Kutipan Teks =>
+ + + +
Label

Senin, 02 April 2012

Kerugian Negara dari KPS Sebesar 400 Juta Dollar AS


Jakarta, Kompas
Kerugian negara yang timbul dari berbagai aktivitas lima kontraktor Kontrak Production Sharing (KPS) mitra Pertamina sejak tahun 1991 mencapai 400 juta dollar AS. Kerugian negara pada KPS tersebut diungkapkan anggota Komisi VIII DPR Husni Thamrin dalam rapat dengar pendapat (RDP) yang dihadiri Direktur Utama Pertamina Baihaki Hakim, di Jakarta, Kamis (6/12).KPS adalah kontrak kerja sama yang dibuat antara perusahaan asing dan Pertamina untuk mendapatkan minyak atau gas di Indonesia, dan seluruh biaya yang dikeluarkan pihak asing dibayar kembali sebagai cost recovery dari penjualan produk.


Direktur Pertamina Baihaki Hakim mengatakan, apa yang diungkapkan Komisi VIII itu bukanlah hal baru bagi Pertamina dan tidak mengagetkan. Sebab, audit Badan Pengawasan Keuangan dan Pembangunan (BPKP) selalu memfokuskan penelitiannya pada kasus-kasus yang ada di KPS.
+ + + +
Data yang Diberikan =>

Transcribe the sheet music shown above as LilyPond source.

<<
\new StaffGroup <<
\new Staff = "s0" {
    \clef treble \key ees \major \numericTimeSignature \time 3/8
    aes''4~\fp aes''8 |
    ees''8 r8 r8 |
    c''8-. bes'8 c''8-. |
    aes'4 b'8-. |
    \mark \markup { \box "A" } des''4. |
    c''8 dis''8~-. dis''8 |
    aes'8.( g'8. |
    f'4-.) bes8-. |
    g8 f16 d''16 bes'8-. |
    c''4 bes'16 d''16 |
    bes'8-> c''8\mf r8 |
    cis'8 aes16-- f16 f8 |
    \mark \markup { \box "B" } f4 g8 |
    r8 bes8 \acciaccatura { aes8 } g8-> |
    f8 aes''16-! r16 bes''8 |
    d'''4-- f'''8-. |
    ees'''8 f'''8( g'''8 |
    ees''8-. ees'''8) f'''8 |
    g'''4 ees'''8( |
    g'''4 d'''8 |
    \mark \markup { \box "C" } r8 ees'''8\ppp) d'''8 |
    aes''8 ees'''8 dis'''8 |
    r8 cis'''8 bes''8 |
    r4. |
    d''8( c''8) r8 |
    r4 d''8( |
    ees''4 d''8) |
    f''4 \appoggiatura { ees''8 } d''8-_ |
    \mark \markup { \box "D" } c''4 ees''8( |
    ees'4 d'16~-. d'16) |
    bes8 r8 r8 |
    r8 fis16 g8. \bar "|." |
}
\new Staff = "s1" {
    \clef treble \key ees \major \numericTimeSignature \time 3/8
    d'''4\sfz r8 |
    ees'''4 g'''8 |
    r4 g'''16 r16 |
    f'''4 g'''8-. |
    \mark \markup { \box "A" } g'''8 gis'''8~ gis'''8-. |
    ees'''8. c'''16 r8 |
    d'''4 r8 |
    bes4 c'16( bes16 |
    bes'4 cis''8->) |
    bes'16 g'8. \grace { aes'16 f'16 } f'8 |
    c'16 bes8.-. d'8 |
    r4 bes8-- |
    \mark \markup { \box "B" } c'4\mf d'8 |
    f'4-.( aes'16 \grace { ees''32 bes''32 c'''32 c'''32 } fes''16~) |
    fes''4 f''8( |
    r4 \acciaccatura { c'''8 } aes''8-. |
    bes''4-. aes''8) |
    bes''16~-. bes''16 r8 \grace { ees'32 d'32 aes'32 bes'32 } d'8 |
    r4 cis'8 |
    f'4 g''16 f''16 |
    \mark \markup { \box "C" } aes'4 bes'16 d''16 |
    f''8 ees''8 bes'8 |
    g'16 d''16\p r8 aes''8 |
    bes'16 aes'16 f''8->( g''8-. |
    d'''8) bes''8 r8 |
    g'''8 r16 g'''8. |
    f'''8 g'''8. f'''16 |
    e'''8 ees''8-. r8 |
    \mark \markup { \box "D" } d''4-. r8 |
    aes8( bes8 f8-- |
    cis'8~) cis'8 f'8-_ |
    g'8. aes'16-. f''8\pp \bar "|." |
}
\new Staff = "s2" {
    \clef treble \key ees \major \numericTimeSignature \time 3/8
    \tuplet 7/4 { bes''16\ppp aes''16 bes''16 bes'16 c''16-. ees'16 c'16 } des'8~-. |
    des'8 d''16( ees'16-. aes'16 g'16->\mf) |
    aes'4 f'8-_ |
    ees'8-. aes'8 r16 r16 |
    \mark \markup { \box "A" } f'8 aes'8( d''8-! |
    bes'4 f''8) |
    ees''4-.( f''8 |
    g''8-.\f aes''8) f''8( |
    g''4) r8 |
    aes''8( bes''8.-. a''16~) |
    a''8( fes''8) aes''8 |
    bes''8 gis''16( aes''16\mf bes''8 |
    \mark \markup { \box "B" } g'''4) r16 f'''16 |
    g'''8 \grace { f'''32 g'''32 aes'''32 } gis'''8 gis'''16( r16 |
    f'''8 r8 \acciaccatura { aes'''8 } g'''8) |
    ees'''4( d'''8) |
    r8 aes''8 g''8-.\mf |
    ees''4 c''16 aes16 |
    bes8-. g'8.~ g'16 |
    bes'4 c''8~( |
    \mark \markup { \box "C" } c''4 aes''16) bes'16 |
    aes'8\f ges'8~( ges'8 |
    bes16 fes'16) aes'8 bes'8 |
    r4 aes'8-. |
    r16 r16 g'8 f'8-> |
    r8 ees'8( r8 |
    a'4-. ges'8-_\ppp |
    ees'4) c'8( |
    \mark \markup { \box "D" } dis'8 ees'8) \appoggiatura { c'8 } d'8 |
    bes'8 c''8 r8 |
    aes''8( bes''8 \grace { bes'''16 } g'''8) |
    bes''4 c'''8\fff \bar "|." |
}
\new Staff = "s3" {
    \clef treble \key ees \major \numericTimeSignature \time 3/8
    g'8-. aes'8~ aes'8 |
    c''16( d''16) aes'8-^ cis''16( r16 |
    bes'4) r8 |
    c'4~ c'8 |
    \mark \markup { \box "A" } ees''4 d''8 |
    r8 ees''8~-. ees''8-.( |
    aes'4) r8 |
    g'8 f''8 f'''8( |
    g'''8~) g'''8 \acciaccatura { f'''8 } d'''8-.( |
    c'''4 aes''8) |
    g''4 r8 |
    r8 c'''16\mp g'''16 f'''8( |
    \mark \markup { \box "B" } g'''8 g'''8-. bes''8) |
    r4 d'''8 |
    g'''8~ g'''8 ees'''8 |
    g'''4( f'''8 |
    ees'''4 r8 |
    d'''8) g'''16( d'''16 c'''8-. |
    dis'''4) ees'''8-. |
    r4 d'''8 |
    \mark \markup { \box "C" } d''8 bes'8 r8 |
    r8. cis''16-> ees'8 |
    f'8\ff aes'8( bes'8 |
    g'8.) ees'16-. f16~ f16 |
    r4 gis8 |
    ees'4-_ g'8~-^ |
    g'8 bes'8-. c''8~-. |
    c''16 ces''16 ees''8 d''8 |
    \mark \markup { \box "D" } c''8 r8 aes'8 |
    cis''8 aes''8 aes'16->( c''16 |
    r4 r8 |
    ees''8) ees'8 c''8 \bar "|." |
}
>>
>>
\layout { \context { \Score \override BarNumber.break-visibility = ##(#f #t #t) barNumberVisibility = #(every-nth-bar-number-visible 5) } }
+ + + +
Soal Latihan =>
1. Jawablah pertanyaan berikut berdasarkan kutipan teks tentang kerugian negara dari KPS.
(a) Berapa besar kerugian negara dari aktivitas lima kontraktor KPS mitra Pertamina sejak tahun 1991?
(b) Siapa anggota Komisi VIII DPR yang mengungkapkan kerugian tersebut?
(c) Audit lembaga apa yang selalu memfokuskan penelitiannya pada kasus-kasus di KPS?
2. Hitung jumlah baris dalam data yang memuat string "acciaccatura", dengan membedakan huruf besar dan kecil. Tuliskan angkanya saja.
Kutipan teks dan data tidak berkaitan satu sama lain.

Kunci Jawaban =>
1.
(a) 400 juta dollar AS.
(b) Husni Thamrin.
(c) Badan Pengawasan Keuangan dan Pembangunan (BPKP).

2. 4